Hai sobatku, sebelum saya mengulik artikel ini, saya memberitahukan kepada pembaca bahwasannya saya bukanlah pakar politik ataupun pengamat politik Timur Tengah ya. Melainkan, saya mencoba untuk ikut nyimplung bersama Kompasianer lain yang terlebih dahulu menganggit artikel seputar "Taliban."
Baiklah sobatku! Tahun 1952 dunia Sastra Perancis digoncangkan oleh polemik mendidik antara dua 'raksasa'; Albert Camus -- Sartre. "Aku memberontak, jadi aku ada." Sedangkan, Sartre -- Aku berpikir, maka aku ada." (Sumber; Albert Camus, Sampar. Terbitan; Yayasan Pusaka Obor Indonesia. Jakarta, 2013.)
Terkait dengan "kehadiran Taliban di Afghanistan," saya melihat di sana adalah perang eksistensi atau keberadaaan antara "Taliban" dan "tokoh karismatik sekaligus mantan panglima Muhajidin, Muhammad Ismal Khan"
Taliban Memberontak Karena Ada kepentingan
Motif dari pemberontakan atau pengambilalihan kekuasaan pemerintah Afghanistan oleh Taliban adalah mereka memiliki kepentingan tersendiri.
Sebab-musabab kepentingan Taliban kita pun tidak tahu dengan jelas dan pasti. Karena secara geografis, kita memang berada di satu benua yakni; benua Asia. Tapi, secara teritorial lautan dan daratan, Taliban berada di Timur Tengah. Sementara kita berada di Asia Tenggara.

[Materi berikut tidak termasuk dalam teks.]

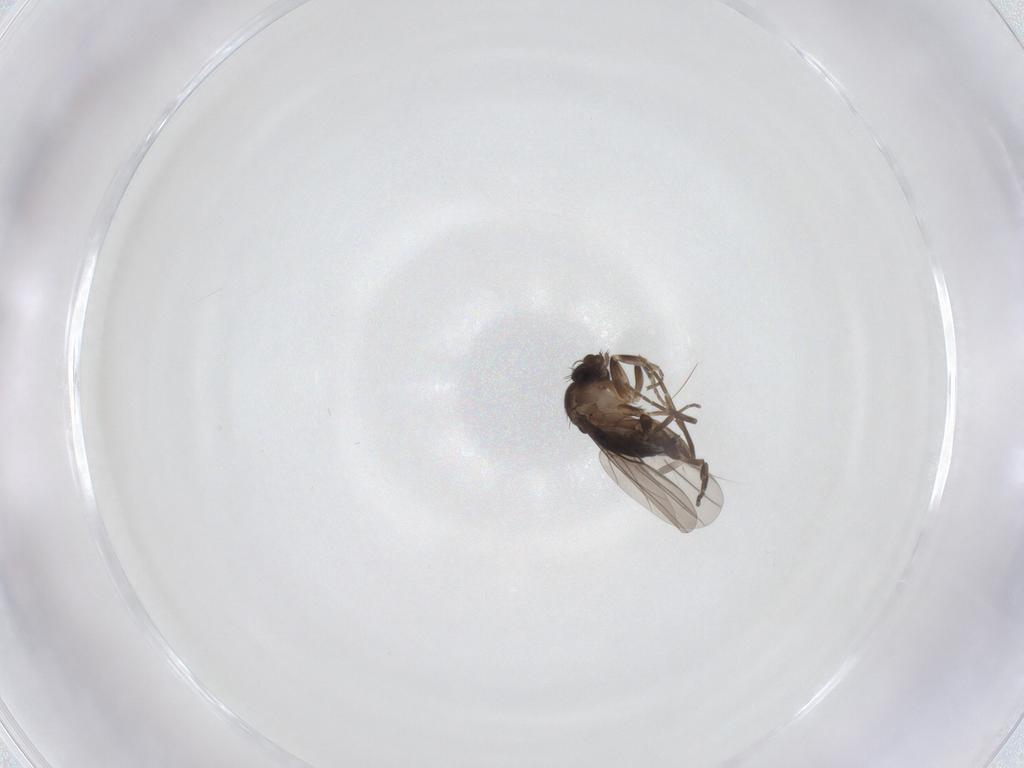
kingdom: Animalia
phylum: Arthropoda
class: Insecta
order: Diptera
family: Chironomidae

Lantas bagaimana kita mau mengetahui kondisi dan keadaaan yang terjadi di sana? Kan ada media sosial? Ya, itu pun tidak cukup bagi kita untuk mengumpulkan bukti otentik!
Informasi akan menjadi akurat, jika kita sedang meliput langsung dan melibatkan kelima panca indera kita.
Mengapa kita harus meliput langsung baru mengetahui kebenarannya? Karena informasi maupun ilmu pengetahuan itu lahir dari pengalaman inderawi.
Untuk itu, saya memasukan kelompok Taliban ke dalam filsuf eksistensialisme, Albert camus dengan diskursus atau konsepnya "Aku memberontak, jadi aku aku.
Sebaliknya, tokoh karismatik dan sekaligus mantan panglima Muhajidin, Muhammad Ismal Khan saya memasukkannya ke dalam filsuf Sartre ; "Aku berpikir, karena aku ada."